*** Data to process

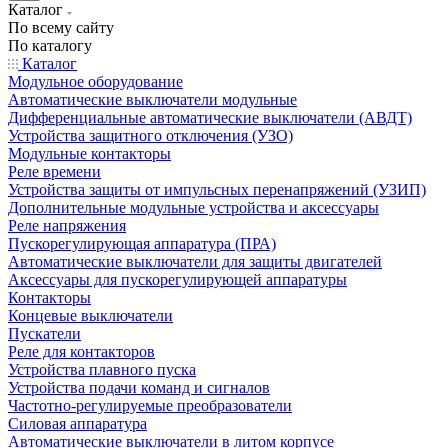
Каталог
По всему сайту
По каталогу
Каталог
Модульное оборудование
Автоматические выключатели модульные
Дифференциальные автоматические выключатели (АВДТ)
Устройства защитного отключения (УЗО)
Модульные контакторы
Реле времени
Устройства защиты от импульсных перенапряжений (УЗИП)
Дополнительные модульные устройства и аксессуары
Реле напряжения
Пускорегулирующая аппаратура (ПРА)
Автоматические выключатели для защиты двигателей
Аксессуары для пускорегулирующей аппаратуры
Контакторы
Концевые выключатели
Пускатели
Реле для контакторов
Устройства плавного пуска
Устройства подачи команд и сигналов
Частотно-регулируемые преобразователи
Силовая аппаратура
Автоматические выключатели в литом корпусе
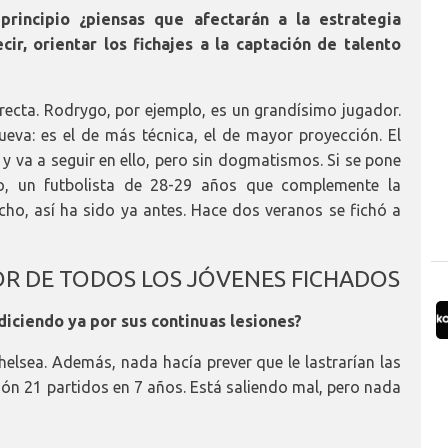
rincipio ¿piensas que afectarán a la estrategia
cir, orientar los fichajes a la captación de talento
rrecta. Rodrygo, por ejemplo, es un grandísimo jugador.
va: es el de más técnica, el de mayor proyección. El
y va a seguir en ello, pero sin dogmatismos. Si se pone
o, un futbolista de 28-29 años que complemente la
echo, así ha sido ya antes. Hace dos veranos se fichó a
R DE TODOS LOS JÓVENES FICHADOS
diciendo ya por sus continuas lesiones?
lsea. Además, nada hacía prever que le lastrarían las
esión 21 partidos en 7 años. Está saliendo mal, pero nada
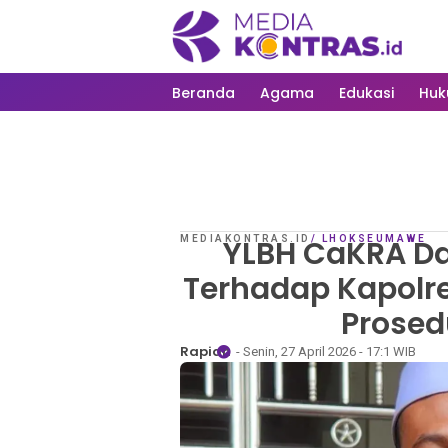
Beranda
Agama
Edukasi
Hu
MEDIAKONTRAS.ID
YLBH CaKRA Da
/
LHOKSEUMAWE
Terhadap Kapolr
Prosed
Rapian
- Senin, 27 April 2026 - 17:1 WIB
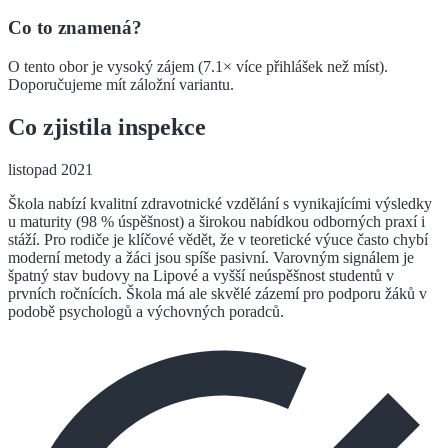
Co to znamená?
O tento obor je vysoký zájem (7.1× více přihlášek než míst).
Doporučujeme mít záložní variantu.
Co zjistila inspekce
listopad 2021
Škola nabízí kvalitní zdravotnické vzdělání s vynikajícími výsledky
u maturity (98 % úspěšnost) a širokou nabídkou odborných praxí i
stáží. Pro rodiče je klíčové vědět, že v teoretické výuce často chybí
moderní metody a žáci jsou spíše pasivní. Varovným signálem je
špatný stav budovy na Lipové a vyšší neúspěšnost studentů v
prvních ročnících. Škola má ale skvělé zázemí pro podporu žáků v
podobě psychologů a výchovných poradců.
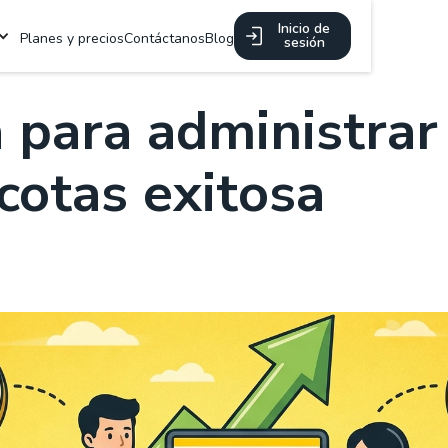
Inicio de
Planes y precios
Contáctanos
Blog
sesión
 para administrar
cotas exitosa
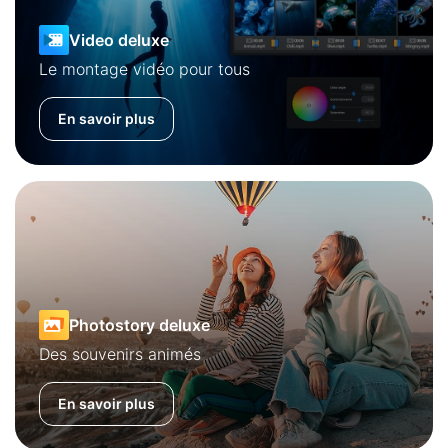
Video deluxe
Le montage vidéo pour tous
En savoir plus
Photostory deluxe
Des souvenirs animés
En savoir plus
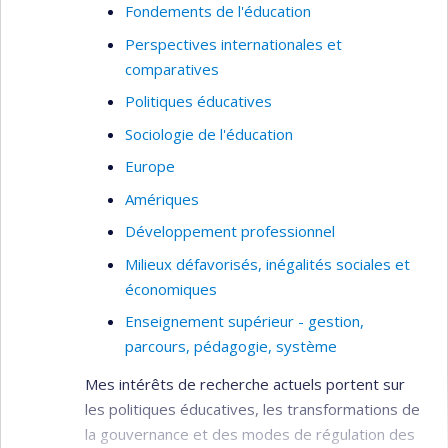
l’équité
, documentant le leadership d’équité chez
Fondements de l'éducation
les directions d’établissement œuvrant en milieu
Perspectives internationales et
pluriethnique à la Commission scolaire de
comparatives
Montréal. Ses plus récentes recherches portent
Politiques éducatives
sur les inégalités à l’université selon le point de
Sociologie de l'éducation
vue des étudiants racisés. Elles visent à
améliorer les pratiques et les politiques à
Europe
l’université afin d’atteindre l’équité et l’inclusion
Amériques
dans l’enseignement supérieur.
Développement professionnel
Intérêts de recherche
Milieux défavorisés, inégalités sociales et
Enjeux ethnoculturels et linguistiques en
économiques
éducation
Enseignement supérieur - gestion,
Inégalités scolaires et groupes minorisés
parcours, pédagogie, système
Pratiques d'équité et d'inclusion en milieu
Mes intérêts de recherche actuels portent sur
scolaire pluriethnique et défavorisé
les politiques éducatives, les transformations de
Enseignement supérieur
la gouvernance et des modes de régulation des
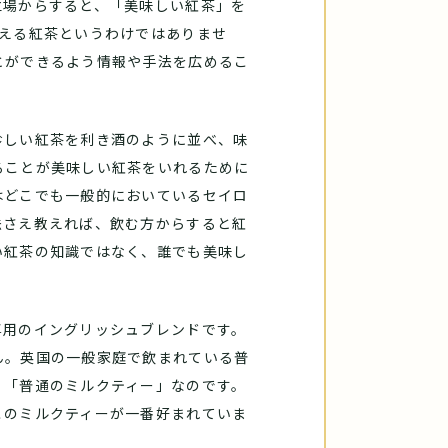
立場からすると、「美味しい紅茶」を
覚える紅茶というわけではありませ
とができるよう情報や手法を広めるこ
珍しい紅茶を利き酒のように並べ、味
ることが美味しい紅茶をいれるために
はどこでも一般的においているセイロ
法さえ教えれば、飲む方からすると紅
い紅茶の知識ではなく、誰でも美味し
専用のイングリッシュブレンドです。
ん。英国の一般家庭で飲まれている普
、「普通のミルクティー」なのです。
このミルクティーが一番好まれていま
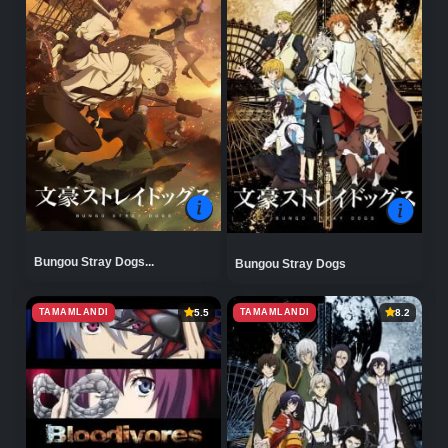
Bungou Stray Dogs...
Bungou Stray Dogs
TAMAMLANDI
TAMAMLANDI
5.5
8.2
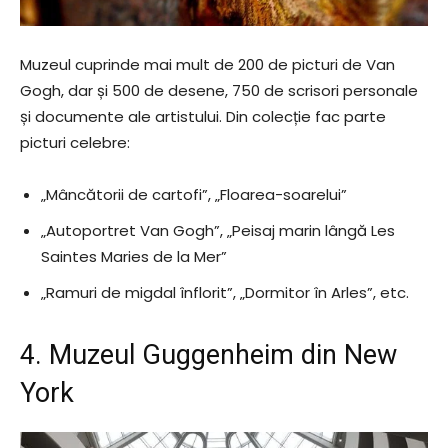
Muzeul cuprinde mai mult de 200 de picturi de Van
Gogh, dar și 500 de desene, 750 de scrisori personale
și documente ale artistului. Din colecție fac parte
picturi celebre:
„Mâncătorii de cartofi”, „Floarea-soarelui”
„Autoportret Van Gogh”, „Peisaj marin lângă Les
Saintes Maries de la Mer”
„Ramuri de migdal înflorit”, „Dormitor în Arles”, etc.
4. Muzeul Guggenheim din New
York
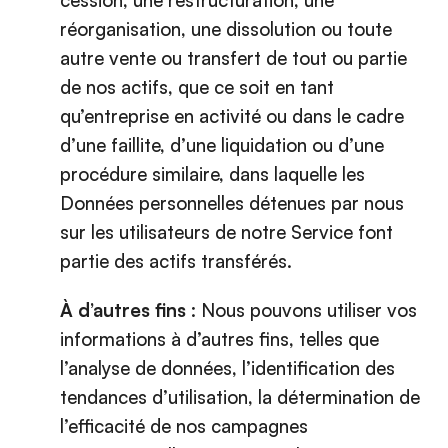
réorganisation, une dissolution ou toute
autre vente ou transfert de tout ou partie
de nos actifs, que ce soit en tant
qu’entreprise en activité ou dans le cadre
d’une faillite, d’une liquidation ou d’une
procédure similaire, dans laquelle les
Données personnelles détenues par nous
sur les utilisateurs de notre Service font
partie des actifs transférés.
À d’autres fins
: Nous pouvons utiliser vos
informations à d’autres fins, telles que
l’analyse de données, l’identification des
tendances d’utilisation, la détermination de
l’efficacité de nos campagnes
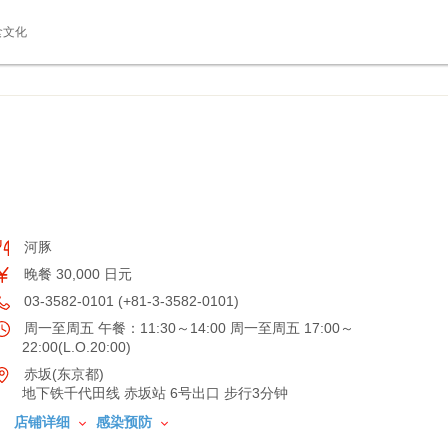
食文化
河豚
晚餐 30,000 日元
03-3582-0101 (+81-3-3582-0101)
周一至周五 午餐：11:30～14:00 周一至周五 17:00～
22:00(L.O.20:00)
赤坂(东京都)
地下铁千代田线 赤坂站 6号出口 步行3分钟
店铺详细
感染预防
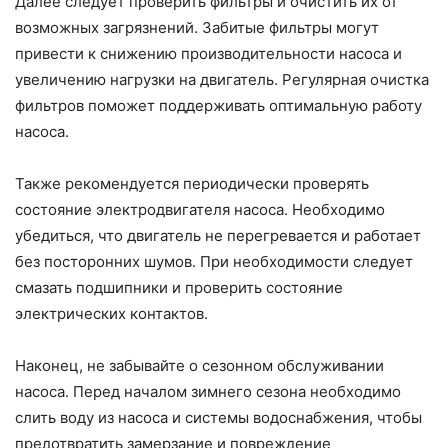
Далее следует проверить фильтры и очистить их от
возможных загрязнений. Забитые фильтры могут
привести к снижению производительности насоса и
увеличению нагрузки на двигатель. Регулярная очистка
фильтров поможет поддерживать оптимальную работу
насоса.
Также рекомендуется периодически проверять
состояние электродвигателя насоса. Необходимо
убедиться, что двигатель не перегревается и работает
без посторонних шумов. При необходимости следует
смазать подшипники и проверить состояние
электрических контактов.
Наконец, не забывайте о сезонном обслуживании
насоса. Перед началом зимнего сезона необходимо
слить воду из насоса и системы водоснабжения, чтобы
предотвратить замерзание и повреждение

******

Assigned task -> A word-for-word copy of the records is required. Leave out every picture.

Solution below ->
Каталог
По всему сайту
По каталогу
Каталог
Модульное оборудование
Автоматические выключатели модульные
Дифференциальные автоматические выключатели (АВДТ)
Устройства защитного отключения (УЗО)
Модульные контакторы
Реле времени
Устройства защиты от импульсных перенапряжений (УЗИП)
Дополнительные модульные устройства и аксессуары
Реле напряжения
Пускорегулирующая аппаратура (ПРА)
Автоматические выключатели для защиты двигателей
Аксессуары для пускорегулирующей аппаратуры
Контакторы
Концевые выключатели
Пускатели
Реле для контакторов
Устройства плавного пуска
Устройства подачи команд и сигналов
Частотно-регулируемые преобразователи
Силовая аппаратура
Автоматические выключатели в литом корпусе
rincipio ¿piensas que afectarán a la estrategia
cir, orientar los fichajes a la captación de talento
rrecta. Rodrygo, por ejemplo, es un grandísimo jugador.
va: es el de más técnica, el de mayor proyección. El
y va a seguir en ello, pero sin dogmatismos. Si se pone
o, un futbolista de 28-29 años que complemente la
echo, así ha sido ya antes. Hace dos veranos se fichó a
R DE TODOS LOS JÓVENES FICHADOS
diciendo ya por sus continuas lesiones?
lsea. Además, nada hacía prever que le lastrarían las
esión 21 partidos en 7 años. Está saliendo mal, pero nada
Beranda
Agama
Edukasi
Hu
MEDIAKONTRAS.ID
YLBH CaKRA Da
/
LHOKSEUMAWE
Terhadap Kapolr
Prosed
Rapian
- Senin, 27 April 2026 - 17:1 WIB
Co to znamená?
O tento obor je vysoký zájem (7.1× více přihlášek než míst).
Doporučujeme mít záložní variantu.
Co zjistila inspekce
listopad 2021
Škola nabízí kvalitní zdravotnické vzdělání s vynikajícími výsledky
u maturity (98 % úspěšnost) a širokou nabídkou odborných praxí i
stáží. Pro rodiče je klíčové vědět, že v teoretické výuce často chybí
moderní metody a žáci jsou spíše pasivní. Varovným signálem je
špatný stav budovy na Lipové a vyšší neúspěšnost studentů v
prvních ročnících. Škola má ale skvělé zázemí pro podporu žáků v
podobě psychologů a výchovných poradců.
Inicio de
Planes y precios
Contáctanos
Blog
sesión
 para administrar
cotas exitosa
Video deluxe
Le montage vidéo pour tous
En savoir plus
Photostory deluxe
Des souvenirs animés
En savoir plus
l’équité
, documentant le leadership d’équité chez
Fondements de l'éducation
les directions d’établissement œuvrant en milieu
Perspectives internationales et
pluriethnique à la Commission scolaire de
comparatives
Montréal. Ses plus récentes recherches portent
Politiques éducatives
sur les inégalités à l’université selon le point de
Sociologie de l'éducation
vue des étudiants racisés. Elles visent à
améliorer les pratiques et les politiques à
Europe
l’université afin d’atteindre l’équité et l’inclusion
Amériques
dans l’enseignement supérieur.
Développement professionnel
Intérêts de recherche
Milieux défavorisés, inégalités sociales et
Enjeux ethnoculturels et linguistiques en
économiques
éducation
Enseignement supérieur - gestion,
Inégalités scolaires et groupes minorisés
parcours, pédagogie, système
Pratiques d'équité et d'inclusion en milieu
Mes intérêts de recherche actuels portent sur
scolaire pluriethnique et défavorisé
les politiques éducatives, les transformations de
Enseignement supérieur
la gouvernance et des modes de régulation des
立場からすると、「美味しい紅茶」を
覚える紅茶というわけではありませ
とができるよう情報や手法を広めるこ
珍しい紅茶を利き酒のように並べ、味
ることが美味しい紅茶をいれるために
はどこでも一般的においているセイロ
法さえ教えれば、飲む方からすると紅
い紅茶の知識ではなく、誰でも美味し
専用のイングリッシュブレンドです。
ん。英国の一般家庭で飲まれている普
、「普通のミルクティー」なのです。
このミルクティーが一番好まれていま
Bungou Stray Dogs...
Bungou Stray Dogs
TAMAMLANDI
TAMAMLANDI
5.5
8.2
Muzeul cuprinde mai mult de 200 de picturi de Van
Gogh, dar și 500 de desene, 750 de scrisori personale
și documente ale artistului. Din colecție fac parte
picturi celebre:
„Mâncătorii de cartofi”, „Floarea-soarelui”
„Autoportret Van Gogh”, „Peisaj marin lângă Les
Saintes Maries de la Mer”
„Ramuri de migdal înflorit”, „Dormitor în Arles”, etc.
4. Muzeul Guggenheim din New
York
réorganisation, une dissolution ou toute
autre vente ou transfert de tout ou partie
de nos actifs, que ce soit en tant
qu’entreprise en activité ou dans le cadre
d’une faillite, d’une liquidation ou d’une
procédure similaire, dans laquelle les
Données personnelles détenues par nous
sur les utilisateurs de notre Service font
partie des actifs transférés.
À d’autres fins
: Nous pouvons utiliser vos
informations à d’autres fins, telles que
l’analyse de données, l’identification des
tendances d’utilisation, la détermination de
l’efficacité de nos campagnes
食文化
河豚
晚餐 30,000 日元
03-3582-0101 (+81-3-3582-0101)
周一至周五 午餐：11:30～14:00 周一至周五 17:00～
22:00(L.O.20:00)
赤坂(东京都)
地下铁千代田线 赤坂站 6号出口 步行3分钟
店铺详细
感染预防
Далее следует проверить фильтры и очистить их от
возможных загрязнений. Забитые фильтры могут
привести к снижению производительности насоса и
увеличению нагрузки на двигатель. Регулярная очистка
фильтров поможет поддерживать оптимальную работу
насоса.
Также рекомендуется периодически проверять
состояние электродвигателя насоса. Необходимо
убедиться, что двигатель не перегревается и работает
без посторонних шумов. При необходимости следует
смазать подшипники и проверить состояние
электрических контактов.
Наконец, не забывайте о сезонном обслуживании
насоса. Перед началом зимнего сезона необходимо
слить воду из насоса и системы водоснабжения, чтобы
предотвратить замерзание и повреждение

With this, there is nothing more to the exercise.